Conformal uncertainty quantification to evaluate predictive fairness of foundation AI model for skin lesion classes across patient demographics
Swarnava Bhattacharyya, Umapada Pal, Tapabrata Chakraborti
TL;DR
This work addresses the challenge of deploying powerful foundation models for skin lesion classification by incorporating predictive uncertainty quantification and demographic fairness. It combines conformal prediction with a dynamic F1-weighted sampler and leverages a DermFoundation backbone to produce per-sample uncertainty sets while guaranteeing population-level coverage. Validated on ISIC2019 and ASAN, the approach yields improvements for minority classes without sacrificing overall accuracy and reveals robust uncertainty signals across sex, age, and ethnicity. The framework is model- and task-agnostic, enabling safer clinical translation and progress toward personalized dermatology through per-patient conformal sets and transparent decision support.
Abstract
Deep learning based diagnostic AI systems based on medical images are starting to provide similar performance as human experts. However these data hungry complex systems are inherently black boxes and therefore slow to be adopted for high risk applications like healthcare. This problem of lack of transparency is exacerbated in the case of recent large foundation models, which are trained in a self supervised manner on millions of data points to provide robust generalisation across a range of downstream tasks, but the embeddings generated from them happen through a process that is not interpretable, and hence not easily trustable for clinical applications.
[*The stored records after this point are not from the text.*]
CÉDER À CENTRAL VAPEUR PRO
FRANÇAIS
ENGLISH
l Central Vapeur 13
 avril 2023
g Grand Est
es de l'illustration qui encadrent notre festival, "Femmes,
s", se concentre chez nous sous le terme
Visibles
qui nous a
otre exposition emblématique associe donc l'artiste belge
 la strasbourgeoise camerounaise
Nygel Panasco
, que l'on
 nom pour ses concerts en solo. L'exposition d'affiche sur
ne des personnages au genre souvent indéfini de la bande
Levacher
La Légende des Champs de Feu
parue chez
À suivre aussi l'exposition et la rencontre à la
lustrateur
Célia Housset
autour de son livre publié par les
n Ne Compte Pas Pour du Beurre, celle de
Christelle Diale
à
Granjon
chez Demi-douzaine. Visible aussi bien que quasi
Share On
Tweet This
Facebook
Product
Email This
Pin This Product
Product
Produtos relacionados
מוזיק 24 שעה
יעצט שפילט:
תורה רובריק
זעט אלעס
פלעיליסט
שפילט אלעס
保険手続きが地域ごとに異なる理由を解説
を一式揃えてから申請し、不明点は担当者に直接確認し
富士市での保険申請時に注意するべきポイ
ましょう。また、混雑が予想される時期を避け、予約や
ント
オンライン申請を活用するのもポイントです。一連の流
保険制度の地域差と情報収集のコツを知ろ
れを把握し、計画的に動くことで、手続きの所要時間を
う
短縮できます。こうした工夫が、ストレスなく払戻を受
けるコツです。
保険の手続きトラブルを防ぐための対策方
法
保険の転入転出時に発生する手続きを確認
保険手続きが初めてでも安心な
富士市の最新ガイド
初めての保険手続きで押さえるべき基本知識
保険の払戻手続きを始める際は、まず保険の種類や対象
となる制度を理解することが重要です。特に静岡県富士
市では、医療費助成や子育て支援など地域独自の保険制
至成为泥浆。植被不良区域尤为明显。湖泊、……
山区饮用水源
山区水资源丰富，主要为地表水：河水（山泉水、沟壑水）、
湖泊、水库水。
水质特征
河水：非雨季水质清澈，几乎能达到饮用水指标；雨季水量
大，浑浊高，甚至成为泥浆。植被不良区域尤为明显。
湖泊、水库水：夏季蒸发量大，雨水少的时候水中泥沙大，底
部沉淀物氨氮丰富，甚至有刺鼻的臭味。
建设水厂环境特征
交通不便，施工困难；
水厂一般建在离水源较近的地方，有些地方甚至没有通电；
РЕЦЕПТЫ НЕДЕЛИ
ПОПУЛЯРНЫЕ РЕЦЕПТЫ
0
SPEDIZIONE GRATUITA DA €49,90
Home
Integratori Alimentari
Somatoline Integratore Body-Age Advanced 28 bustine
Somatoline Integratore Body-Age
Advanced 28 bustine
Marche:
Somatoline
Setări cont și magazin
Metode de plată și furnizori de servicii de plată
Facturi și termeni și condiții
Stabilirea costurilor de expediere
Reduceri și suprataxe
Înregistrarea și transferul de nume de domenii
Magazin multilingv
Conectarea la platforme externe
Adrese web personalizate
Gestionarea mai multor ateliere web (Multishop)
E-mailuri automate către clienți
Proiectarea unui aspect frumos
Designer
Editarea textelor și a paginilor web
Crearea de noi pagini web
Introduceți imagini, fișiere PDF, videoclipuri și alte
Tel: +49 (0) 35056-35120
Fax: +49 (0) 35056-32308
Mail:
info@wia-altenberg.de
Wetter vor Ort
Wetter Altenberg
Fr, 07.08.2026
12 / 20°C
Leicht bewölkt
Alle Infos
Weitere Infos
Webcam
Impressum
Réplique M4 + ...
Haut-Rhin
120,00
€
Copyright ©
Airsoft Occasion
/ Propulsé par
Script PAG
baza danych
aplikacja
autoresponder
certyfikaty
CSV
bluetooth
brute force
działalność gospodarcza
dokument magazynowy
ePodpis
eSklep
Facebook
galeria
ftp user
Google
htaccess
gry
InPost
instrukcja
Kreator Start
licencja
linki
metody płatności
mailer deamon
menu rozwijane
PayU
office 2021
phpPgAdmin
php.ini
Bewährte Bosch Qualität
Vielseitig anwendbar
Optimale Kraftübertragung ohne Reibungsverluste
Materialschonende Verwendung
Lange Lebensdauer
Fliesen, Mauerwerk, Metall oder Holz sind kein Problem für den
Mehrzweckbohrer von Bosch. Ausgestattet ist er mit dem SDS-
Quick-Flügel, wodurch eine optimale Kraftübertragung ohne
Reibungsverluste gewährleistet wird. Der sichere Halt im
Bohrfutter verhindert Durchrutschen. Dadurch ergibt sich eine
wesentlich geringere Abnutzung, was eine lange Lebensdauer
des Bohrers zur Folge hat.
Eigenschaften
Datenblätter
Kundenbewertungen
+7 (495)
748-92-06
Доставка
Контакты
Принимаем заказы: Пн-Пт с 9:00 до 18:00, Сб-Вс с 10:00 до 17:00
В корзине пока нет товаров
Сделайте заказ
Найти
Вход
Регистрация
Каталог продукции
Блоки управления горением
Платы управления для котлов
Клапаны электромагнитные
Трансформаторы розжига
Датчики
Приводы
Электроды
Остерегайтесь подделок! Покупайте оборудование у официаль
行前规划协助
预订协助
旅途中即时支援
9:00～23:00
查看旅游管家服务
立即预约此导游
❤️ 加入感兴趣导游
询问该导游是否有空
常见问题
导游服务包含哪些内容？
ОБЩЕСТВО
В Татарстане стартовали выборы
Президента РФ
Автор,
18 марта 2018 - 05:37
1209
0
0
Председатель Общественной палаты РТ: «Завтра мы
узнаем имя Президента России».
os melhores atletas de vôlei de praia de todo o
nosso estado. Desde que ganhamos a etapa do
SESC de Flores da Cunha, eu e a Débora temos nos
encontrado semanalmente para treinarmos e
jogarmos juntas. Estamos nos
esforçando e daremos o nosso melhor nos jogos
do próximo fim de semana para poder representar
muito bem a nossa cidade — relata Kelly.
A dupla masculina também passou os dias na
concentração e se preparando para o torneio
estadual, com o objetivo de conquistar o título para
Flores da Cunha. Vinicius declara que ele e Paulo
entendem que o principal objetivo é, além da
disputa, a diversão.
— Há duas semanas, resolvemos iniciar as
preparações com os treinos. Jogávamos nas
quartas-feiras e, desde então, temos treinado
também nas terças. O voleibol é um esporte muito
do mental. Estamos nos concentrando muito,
To address this timely issue, we deploy conformal analysis to quantify the predictive uncertainty of a vision transformer (ViT) based foundation model across patient demographics with respect to sex, age and ethnicity for the tasks of skin lesion classification using several public benchmark datasets. The significant advantage of this method is that conformal analysis is method independent and it not only provides a coverage guarantee at population level but also provides an uncertainty score for each individual. We used a model-agnostic dynamic F1-score-based sampling during model training, which helped to stabilize the class imbalance and we investigate the effects on uncertainty quantification (UQ) with or without this bias mitigation step. Thus we show how this can be used as a fairness metric to evaluate the robustness of the feature embeddings of the foundation model (Google DermFoundation) and thus advance the trustworthiness and fairness of clinical AI.